Write out the stretch of lines below that begins at the line with "index pip: (546, 486)" and ends at the line with "middle dip: (692, 483)", including both, exactly as given and nothing more.

Bounding boxes with keypoints
---------------

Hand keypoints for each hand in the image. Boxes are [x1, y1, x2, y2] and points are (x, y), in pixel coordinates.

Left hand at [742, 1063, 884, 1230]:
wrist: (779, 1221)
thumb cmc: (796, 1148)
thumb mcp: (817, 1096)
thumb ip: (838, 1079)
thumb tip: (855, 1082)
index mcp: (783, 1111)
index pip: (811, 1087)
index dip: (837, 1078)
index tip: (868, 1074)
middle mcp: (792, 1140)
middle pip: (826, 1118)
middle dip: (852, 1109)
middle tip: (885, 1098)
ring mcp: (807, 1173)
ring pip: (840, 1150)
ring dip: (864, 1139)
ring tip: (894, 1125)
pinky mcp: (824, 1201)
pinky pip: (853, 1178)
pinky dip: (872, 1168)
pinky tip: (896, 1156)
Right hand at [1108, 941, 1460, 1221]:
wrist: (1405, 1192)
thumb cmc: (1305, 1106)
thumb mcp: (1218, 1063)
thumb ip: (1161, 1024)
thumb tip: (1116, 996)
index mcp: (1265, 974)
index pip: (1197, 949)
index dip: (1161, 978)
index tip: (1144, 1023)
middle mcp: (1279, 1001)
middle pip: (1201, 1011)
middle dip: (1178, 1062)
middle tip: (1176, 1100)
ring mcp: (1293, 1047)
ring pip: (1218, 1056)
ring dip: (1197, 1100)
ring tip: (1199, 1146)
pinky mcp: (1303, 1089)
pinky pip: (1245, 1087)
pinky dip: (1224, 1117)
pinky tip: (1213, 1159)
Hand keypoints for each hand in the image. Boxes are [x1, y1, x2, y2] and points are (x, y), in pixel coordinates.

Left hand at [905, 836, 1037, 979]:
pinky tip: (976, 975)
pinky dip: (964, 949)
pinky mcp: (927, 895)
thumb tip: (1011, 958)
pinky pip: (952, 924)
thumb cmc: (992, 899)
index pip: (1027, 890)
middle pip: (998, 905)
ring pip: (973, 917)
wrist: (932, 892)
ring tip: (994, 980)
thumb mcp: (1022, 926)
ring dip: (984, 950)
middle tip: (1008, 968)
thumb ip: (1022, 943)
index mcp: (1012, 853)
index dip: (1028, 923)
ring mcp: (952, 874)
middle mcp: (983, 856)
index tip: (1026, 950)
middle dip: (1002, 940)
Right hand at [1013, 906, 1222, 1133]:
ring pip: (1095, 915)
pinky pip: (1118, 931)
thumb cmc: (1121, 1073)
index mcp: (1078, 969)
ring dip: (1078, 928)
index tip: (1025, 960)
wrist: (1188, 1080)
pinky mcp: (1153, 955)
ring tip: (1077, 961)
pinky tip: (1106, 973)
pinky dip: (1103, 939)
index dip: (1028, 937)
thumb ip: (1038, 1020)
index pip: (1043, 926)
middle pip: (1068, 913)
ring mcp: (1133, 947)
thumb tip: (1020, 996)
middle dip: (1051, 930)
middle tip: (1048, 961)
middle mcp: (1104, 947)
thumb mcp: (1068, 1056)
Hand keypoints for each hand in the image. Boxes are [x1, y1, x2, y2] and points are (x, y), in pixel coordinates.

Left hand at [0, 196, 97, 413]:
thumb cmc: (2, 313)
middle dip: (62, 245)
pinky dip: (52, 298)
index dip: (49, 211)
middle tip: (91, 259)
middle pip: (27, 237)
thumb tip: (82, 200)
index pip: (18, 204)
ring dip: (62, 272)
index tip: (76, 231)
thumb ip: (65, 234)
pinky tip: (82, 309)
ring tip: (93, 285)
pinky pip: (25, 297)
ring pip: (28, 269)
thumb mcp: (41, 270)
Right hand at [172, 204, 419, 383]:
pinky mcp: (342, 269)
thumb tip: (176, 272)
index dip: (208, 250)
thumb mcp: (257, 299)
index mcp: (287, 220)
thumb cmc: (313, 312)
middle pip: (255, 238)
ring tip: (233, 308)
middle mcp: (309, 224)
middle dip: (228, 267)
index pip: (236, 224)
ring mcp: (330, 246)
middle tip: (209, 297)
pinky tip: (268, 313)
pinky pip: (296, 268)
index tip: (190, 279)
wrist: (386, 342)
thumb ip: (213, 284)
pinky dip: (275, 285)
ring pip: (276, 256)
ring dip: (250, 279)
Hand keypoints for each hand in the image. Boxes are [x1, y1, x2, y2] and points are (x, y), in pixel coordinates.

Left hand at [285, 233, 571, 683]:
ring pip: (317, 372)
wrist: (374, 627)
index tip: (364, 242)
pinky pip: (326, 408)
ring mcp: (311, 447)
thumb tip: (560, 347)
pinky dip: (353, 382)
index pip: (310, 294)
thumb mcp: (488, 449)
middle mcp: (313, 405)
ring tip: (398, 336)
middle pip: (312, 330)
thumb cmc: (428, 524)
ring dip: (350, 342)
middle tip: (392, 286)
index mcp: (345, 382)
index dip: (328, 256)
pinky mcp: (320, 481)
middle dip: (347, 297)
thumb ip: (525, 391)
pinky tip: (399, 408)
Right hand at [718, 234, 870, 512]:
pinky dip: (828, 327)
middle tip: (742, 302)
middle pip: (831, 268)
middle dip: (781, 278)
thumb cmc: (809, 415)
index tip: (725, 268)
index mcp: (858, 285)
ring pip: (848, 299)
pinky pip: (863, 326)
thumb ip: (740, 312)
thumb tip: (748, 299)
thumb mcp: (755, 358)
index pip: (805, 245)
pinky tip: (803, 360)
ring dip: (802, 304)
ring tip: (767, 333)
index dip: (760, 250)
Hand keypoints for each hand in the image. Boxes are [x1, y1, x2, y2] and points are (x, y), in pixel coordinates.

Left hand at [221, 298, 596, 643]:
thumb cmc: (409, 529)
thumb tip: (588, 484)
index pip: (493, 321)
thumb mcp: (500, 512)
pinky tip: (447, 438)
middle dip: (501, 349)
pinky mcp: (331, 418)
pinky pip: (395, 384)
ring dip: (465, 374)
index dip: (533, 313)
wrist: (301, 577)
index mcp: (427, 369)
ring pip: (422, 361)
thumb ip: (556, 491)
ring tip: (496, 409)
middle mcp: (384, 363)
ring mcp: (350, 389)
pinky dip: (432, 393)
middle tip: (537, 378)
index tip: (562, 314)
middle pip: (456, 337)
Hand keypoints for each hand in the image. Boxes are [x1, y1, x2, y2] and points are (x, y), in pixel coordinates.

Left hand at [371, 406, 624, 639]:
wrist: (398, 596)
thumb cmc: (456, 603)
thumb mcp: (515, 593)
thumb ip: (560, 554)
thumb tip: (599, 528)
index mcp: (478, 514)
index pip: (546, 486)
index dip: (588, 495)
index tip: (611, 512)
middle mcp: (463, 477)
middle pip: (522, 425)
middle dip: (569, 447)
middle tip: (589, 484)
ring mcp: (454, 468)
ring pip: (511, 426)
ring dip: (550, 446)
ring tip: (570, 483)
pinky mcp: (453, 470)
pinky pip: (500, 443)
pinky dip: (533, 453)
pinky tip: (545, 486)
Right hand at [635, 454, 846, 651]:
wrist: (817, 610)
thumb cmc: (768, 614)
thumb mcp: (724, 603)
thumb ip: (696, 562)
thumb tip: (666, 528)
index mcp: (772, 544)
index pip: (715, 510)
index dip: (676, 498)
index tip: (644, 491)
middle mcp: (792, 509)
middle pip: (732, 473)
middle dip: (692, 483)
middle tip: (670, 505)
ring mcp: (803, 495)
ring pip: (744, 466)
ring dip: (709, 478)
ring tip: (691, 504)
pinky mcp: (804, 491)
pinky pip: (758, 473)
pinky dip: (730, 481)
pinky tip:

---------------

_REPLY_
index pip: (546, 486)
index dip: (588, 495)
index tip: (611, 512)
middle mcp: (463, 477)
middle pip: (522, 425)
middle dip: (569, 447)
middle tip: (589, 484)
ring mcp: (454, 468)
ring pip: (511, 426)
ring dip: (550, 446)
ring tip: (570, 483)
pinky mcp: (453, 470)
pinky pip: (500, 443)
pinky dip: (533, 453)
pinky tip: (545, 486)
Right hand at [635, 454, 846, 651]:
wrist: (817, 610)
thumb cmc: (768, 614)
thumb mcp: (724, 603)
thumb ip: (696, 562)
thumb tip: (666, 528)
index mcp: (772, 544)
index pip: (715, 510)
index dip: (676, 498)
index tip: (644, 491)
middle mcp: (792, 509)
middle pip: (732, 473)
middle dip: (692, 483)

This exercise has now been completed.